L’époque contemporaine a vu se multiplier les images contrefaites : c’est l’ère du deepfake. « Ces images font du tort à la société et aux individus », affirme Mohamed Dahmane. Du point de vue de la société, les images modifiées sont des défis pour la démocratie dans la mesure où elles ont la capacité d’influencer le résultat des élections, par exemple. Du point de vue des individus, ces images sont des moyens de pression, de diffamation voire d’extorsion. Lors de procès judiciaires par exemple, il n’est pas rare qu’une image modifiée soit illégalement présentée comme preuve d’innocence. « Nous sommes à une époque où l’intelligence artificielle érode la preuve médiatique », confirme Mohamed Dahmane.

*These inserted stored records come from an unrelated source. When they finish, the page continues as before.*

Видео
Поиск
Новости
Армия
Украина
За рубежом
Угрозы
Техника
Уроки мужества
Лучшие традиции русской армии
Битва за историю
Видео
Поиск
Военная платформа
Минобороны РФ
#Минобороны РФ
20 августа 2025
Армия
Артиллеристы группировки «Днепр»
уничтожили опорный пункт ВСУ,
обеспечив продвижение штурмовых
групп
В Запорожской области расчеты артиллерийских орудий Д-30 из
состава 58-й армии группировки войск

Si les méthodes traditionnelles de détection du vrai et du faux ne fonctionne plus en ce qui concerne les deepfakes, c’est parce que la qualité de l’image produite est grande. Il existe toutefois des méthodes d’avant-garde reposant sur l’intelligence artificielle qui permettent d’identifier ces deepfakes. « Il faut investir dans les médias forensics », déclare Mohamed Dahmane. Le but d’un tel investissement ? Rendre à la vidéo sa capacité de soutien aux décisions opérationnelles, maintenir un haut niveau de maîtrise des nouvelles techniques avancées de forgeages et protéger les données sensibles des organisations des menaces internes comme externes. Des programmes ont ainsi été mis en place : le DARPA aux États-Unis et le IDEeS au Canada.

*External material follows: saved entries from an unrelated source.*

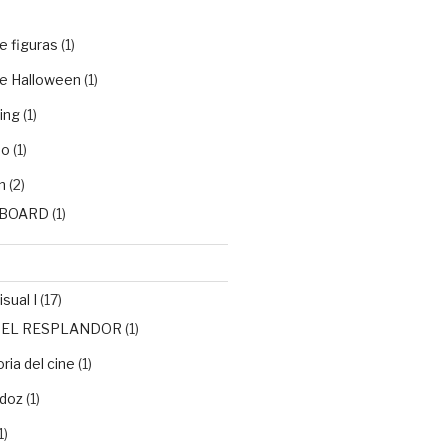
e figuras
(1)
e Halloween
(1)
ing
(1)
do
(1)
n
(2)
BOARD
(1)
sual I
(17)
de EL RESPLANDOR
(1)
ria del cine
(1)
doz
(1)
1)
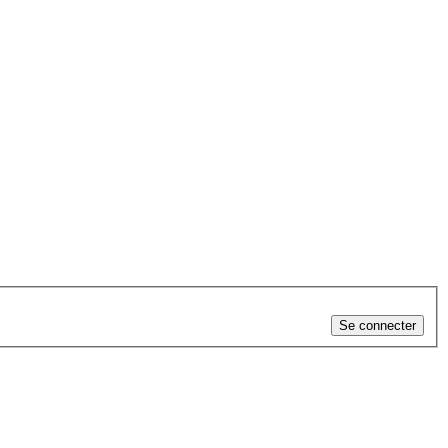
Se connecter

Afin d’identifier si une image a été manipulée, il existe plusieurs méthodes. Dans un premier temps, il convient de catégoriser les manipulations visuelles : le copy move, le face swapping, l’inpainting, le splicing, etc. Deux approches existent en termes de détection de manipulations : la protection proactive et la détection passive. La protection proactive consiste à analyser la signature numérique de l’image ainsi que son watermark d’authentification. « S’il y a un résidu, c’est que l’image a été manipulée », explique Mohamed Dahmane. La détection passive consiste à analyser les délimitations des objets présents sur l’image pour voir s’il y a des incohérences. Partant, le CRIM emploie un système de contrôle des images qui allie différentes méthodes pour davantage d’efficacité.